Task instructions →
Please repeat the weather-sources thread word for word, between "A dusty rock" and "a snow storm.", inclusive.

Excerpted text →
# most reliable sorse for weather info



## TPC Services (Dec 15, 2005)

Just trying to see where everyone goes to there sorse for weather info, I fell the best info I get is from NOAA, Accuweather's not bad but they some times do not up date there stuff, and the local bufffoons have no Idea what there talking about. They would rather be flying there helicopters around town then getting any thing right for a change!!!!!: :realmad:


----------



## tsmith (Sep 19, 2006)

I like wunderground, it seems reliable. I haven't used it too long, but the guys at work all use it and like it.


----------



## Bruce'sEx (Sep 16, 2006)

My theory is if they (news weather, weather sites.. etc) are all calling for the samething look out.


----------



## TPC Services (Dec 15, 2005)

what you mean by the same thing is a wide range when it comes from the local retards all they now is there a front moving in, they have no Idea how to judge it!!


----------



## Rowski (Oct 24, 2005)

This rock is the perfect weather indicator. It never fails. It is 
more accurate than your local weatherman; it is 100% correct. This 
is how it works:

A dry rock means fair weather.
A wet rock means it's raining.
A dusty rock means a dust storm.
A swaying rock means the wind is blowing.
A shadow under the rock means the sun is shining.
If the rock is jumping up and down, an earthquake 
is upon us.
A white rock means there is a snow storm.

Most beautiful of all, though the rock is not attached to its existence, 
it doesn't mind if which of the above is occuring.










Derek


----------

Record set →
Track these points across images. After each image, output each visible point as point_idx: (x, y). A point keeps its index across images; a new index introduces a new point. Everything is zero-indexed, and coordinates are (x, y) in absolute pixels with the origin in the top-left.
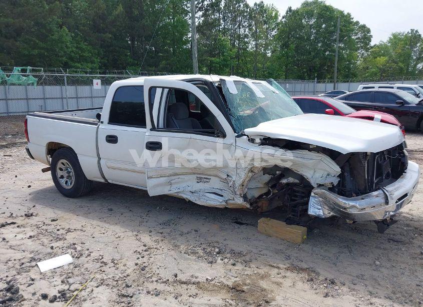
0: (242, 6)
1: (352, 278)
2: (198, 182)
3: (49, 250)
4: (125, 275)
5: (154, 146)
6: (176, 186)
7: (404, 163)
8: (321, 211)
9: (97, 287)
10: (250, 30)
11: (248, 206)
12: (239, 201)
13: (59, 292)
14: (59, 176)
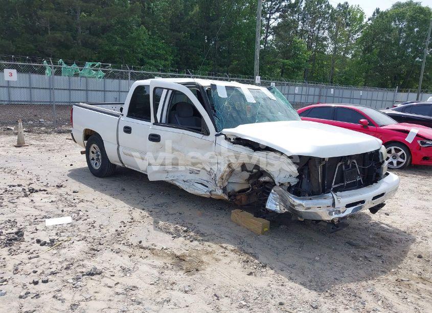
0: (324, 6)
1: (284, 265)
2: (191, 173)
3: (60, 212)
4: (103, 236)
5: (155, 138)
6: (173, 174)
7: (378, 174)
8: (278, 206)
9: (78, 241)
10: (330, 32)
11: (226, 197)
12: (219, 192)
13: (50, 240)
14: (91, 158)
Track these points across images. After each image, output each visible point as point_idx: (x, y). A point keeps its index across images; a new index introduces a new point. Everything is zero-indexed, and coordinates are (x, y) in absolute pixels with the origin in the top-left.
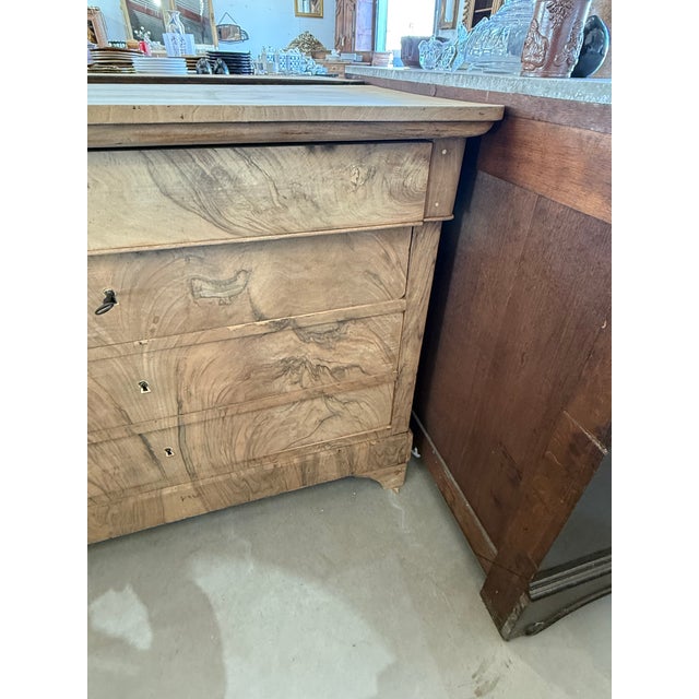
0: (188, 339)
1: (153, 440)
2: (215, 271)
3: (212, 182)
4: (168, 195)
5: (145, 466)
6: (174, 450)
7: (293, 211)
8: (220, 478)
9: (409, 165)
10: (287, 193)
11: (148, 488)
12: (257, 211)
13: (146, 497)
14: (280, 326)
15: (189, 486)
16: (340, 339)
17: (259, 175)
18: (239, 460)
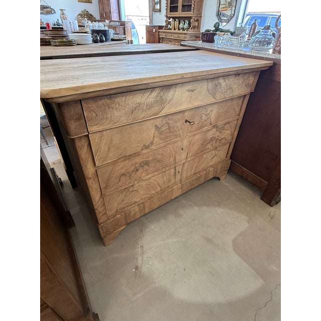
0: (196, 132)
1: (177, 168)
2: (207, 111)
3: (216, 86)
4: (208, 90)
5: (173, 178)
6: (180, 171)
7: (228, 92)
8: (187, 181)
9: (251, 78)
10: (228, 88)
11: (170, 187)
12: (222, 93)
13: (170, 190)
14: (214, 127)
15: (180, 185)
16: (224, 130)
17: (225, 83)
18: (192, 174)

---

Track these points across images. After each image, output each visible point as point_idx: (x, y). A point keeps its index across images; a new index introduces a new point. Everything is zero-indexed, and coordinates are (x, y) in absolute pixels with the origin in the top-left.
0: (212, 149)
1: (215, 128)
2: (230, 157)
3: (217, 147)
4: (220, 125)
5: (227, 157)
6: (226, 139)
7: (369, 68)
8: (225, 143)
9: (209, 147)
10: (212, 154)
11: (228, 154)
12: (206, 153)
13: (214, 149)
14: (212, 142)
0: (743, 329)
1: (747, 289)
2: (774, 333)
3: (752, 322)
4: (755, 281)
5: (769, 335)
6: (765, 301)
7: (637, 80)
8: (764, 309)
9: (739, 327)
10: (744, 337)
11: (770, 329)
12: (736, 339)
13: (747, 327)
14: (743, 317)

Solution →
A dusty rock means a dust storm.
A swaying rock means the wind is blowing.
A shadow under the rock means the sun is shining.
If the rock is jumping up and down, an earthquake 
is upon us.
A white rock means there is a snow storm.